Very effective, but not efficient because of the space taken up by the filters.
These units, when buried in the ground, require less space than the pressure sand system but long term durability can be a problem if there are failures at the welds, or other locations due to aggressive corrosion.
Only manufactured by Paddock.
Vacuum filters require 40% less TDH than pressure systems. They can also double as a surge tank.
Paddock recommends backfilling around the filter. Because the filter is stainless steel, corrosion will occur over time (the welds will be the first to fail). To alleviate these maintenance nightmares, CH recommends a concrete tank that would be approximately 3 feet larger than the tank on the four sides and underneath.
Comparing only the vessels, the vacuum sand filter will cost approximately $10,000 more than a high rate sand filter. However, money is saved because the vacuum sand filter will require less piping, less mechanical room space (if the unit is in the ground), and hair and lint strainers would not be required.

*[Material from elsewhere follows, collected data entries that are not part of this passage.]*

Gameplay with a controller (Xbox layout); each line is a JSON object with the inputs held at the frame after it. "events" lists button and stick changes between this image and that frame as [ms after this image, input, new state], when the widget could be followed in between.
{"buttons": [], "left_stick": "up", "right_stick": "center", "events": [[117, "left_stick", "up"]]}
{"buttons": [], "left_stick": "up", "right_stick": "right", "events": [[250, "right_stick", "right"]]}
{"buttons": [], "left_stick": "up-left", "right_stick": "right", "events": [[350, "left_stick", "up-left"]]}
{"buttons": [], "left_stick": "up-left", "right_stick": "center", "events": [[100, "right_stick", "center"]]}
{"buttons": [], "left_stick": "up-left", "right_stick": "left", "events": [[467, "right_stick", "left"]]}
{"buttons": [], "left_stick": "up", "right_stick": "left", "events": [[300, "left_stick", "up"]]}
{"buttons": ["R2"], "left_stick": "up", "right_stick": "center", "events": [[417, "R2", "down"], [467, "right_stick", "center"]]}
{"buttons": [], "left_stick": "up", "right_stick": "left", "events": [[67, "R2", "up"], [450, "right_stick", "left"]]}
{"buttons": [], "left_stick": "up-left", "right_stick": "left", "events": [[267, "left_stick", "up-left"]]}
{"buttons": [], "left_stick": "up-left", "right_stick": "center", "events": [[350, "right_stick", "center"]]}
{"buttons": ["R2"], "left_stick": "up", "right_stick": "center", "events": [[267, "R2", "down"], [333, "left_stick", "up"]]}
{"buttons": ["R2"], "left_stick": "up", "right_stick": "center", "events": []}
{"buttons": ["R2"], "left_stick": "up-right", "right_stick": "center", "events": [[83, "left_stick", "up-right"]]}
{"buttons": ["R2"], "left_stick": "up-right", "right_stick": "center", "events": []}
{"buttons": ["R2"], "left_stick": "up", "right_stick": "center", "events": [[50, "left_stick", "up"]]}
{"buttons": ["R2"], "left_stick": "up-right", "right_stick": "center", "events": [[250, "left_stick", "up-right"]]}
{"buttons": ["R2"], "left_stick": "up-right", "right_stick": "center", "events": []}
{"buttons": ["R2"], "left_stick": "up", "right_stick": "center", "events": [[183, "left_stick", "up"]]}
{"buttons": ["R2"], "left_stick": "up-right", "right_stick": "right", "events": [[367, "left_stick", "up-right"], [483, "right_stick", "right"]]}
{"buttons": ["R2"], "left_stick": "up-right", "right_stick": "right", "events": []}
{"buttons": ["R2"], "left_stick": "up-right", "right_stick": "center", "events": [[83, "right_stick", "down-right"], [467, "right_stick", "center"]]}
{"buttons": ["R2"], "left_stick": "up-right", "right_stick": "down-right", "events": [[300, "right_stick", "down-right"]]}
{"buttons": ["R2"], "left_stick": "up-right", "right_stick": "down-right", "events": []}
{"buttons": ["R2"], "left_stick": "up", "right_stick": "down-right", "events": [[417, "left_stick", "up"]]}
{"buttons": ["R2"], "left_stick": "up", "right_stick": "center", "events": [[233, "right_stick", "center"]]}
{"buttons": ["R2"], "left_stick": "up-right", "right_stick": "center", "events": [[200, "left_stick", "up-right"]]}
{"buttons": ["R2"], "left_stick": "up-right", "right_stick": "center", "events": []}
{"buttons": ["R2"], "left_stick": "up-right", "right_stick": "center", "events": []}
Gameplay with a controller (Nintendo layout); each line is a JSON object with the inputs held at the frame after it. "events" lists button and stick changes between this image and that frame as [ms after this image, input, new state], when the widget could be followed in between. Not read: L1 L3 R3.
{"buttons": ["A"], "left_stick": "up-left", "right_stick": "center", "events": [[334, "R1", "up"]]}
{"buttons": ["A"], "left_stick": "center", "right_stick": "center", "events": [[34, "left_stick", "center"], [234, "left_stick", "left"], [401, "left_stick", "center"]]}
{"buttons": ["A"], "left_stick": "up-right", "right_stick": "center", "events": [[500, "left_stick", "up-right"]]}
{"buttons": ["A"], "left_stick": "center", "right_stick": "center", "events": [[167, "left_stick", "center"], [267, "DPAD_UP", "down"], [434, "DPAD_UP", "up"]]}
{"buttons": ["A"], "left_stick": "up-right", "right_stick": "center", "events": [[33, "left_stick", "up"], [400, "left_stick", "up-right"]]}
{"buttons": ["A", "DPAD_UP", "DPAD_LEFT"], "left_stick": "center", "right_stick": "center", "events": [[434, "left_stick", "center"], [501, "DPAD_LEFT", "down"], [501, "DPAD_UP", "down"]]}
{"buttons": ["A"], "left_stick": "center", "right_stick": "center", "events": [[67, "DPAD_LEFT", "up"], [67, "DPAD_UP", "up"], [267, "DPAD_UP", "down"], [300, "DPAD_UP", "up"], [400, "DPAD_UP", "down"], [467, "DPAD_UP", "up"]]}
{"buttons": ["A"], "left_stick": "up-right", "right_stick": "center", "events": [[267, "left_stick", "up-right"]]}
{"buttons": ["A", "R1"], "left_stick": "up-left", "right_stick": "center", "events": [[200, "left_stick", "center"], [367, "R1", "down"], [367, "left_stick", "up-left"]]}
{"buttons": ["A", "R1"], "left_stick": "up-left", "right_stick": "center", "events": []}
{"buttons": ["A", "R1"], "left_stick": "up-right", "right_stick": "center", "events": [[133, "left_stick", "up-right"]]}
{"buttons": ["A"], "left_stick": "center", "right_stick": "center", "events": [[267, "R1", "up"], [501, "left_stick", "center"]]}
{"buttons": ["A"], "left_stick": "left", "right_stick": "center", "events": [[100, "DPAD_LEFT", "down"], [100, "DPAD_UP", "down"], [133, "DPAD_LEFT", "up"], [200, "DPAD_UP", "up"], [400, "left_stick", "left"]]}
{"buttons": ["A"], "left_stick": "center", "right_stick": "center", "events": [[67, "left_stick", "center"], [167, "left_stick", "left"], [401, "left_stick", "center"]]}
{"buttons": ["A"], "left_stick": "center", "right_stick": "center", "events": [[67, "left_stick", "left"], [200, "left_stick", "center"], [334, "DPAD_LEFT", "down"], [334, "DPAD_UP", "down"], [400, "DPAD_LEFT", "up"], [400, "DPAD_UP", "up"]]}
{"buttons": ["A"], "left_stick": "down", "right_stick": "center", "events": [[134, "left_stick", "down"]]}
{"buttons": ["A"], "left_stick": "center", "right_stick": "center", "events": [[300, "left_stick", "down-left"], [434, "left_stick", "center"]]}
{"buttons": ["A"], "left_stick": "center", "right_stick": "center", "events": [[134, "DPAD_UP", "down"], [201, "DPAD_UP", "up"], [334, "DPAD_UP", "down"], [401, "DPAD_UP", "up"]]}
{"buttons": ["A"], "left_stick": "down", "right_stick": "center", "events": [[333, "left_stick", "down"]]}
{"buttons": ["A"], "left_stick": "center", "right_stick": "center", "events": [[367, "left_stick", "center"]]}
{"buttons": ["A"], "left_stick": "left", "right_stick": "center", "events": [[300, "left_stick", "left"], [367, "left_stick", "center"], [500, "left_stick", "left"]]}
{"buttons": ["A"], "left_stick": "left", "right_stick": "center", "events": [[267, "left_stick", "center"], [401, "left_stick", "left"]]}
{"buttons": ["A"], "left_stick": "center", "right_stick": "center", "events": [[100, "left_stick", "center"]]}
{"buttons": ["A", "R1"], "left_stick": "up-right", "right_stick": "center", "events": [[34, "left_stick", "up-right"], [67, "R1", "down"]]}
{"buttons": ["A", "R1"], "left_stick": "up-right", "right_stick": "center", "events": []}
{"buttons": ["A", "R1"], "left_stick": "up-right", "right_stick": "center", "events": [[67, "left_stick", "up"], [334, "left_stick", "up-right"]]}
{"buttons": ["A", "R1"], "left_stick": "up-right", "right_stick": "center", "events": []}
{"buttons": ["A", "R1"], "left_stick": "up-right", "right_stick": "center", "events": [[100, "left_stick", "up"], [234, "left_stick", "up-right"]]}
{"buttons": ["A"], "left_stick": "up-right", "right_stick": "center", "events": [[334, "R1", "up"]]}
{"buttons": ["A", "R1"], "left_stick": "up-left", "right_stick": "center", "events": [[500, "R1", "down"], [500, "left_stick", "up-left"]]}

Sand tends to pact. Air purging is required during backwashing to break-up the sand.
The designer has much more flexibility with pressure filters. For vacuum filters NPSH is critical in both clean and dirty filter conditions as opposed to pressure filters where your baseline pressure is whatever head you want to put on the pump. Much closer attention must be paid by the pool operator to vacuum filters. If it is left alone, there is a real possibility of cavitating the pump.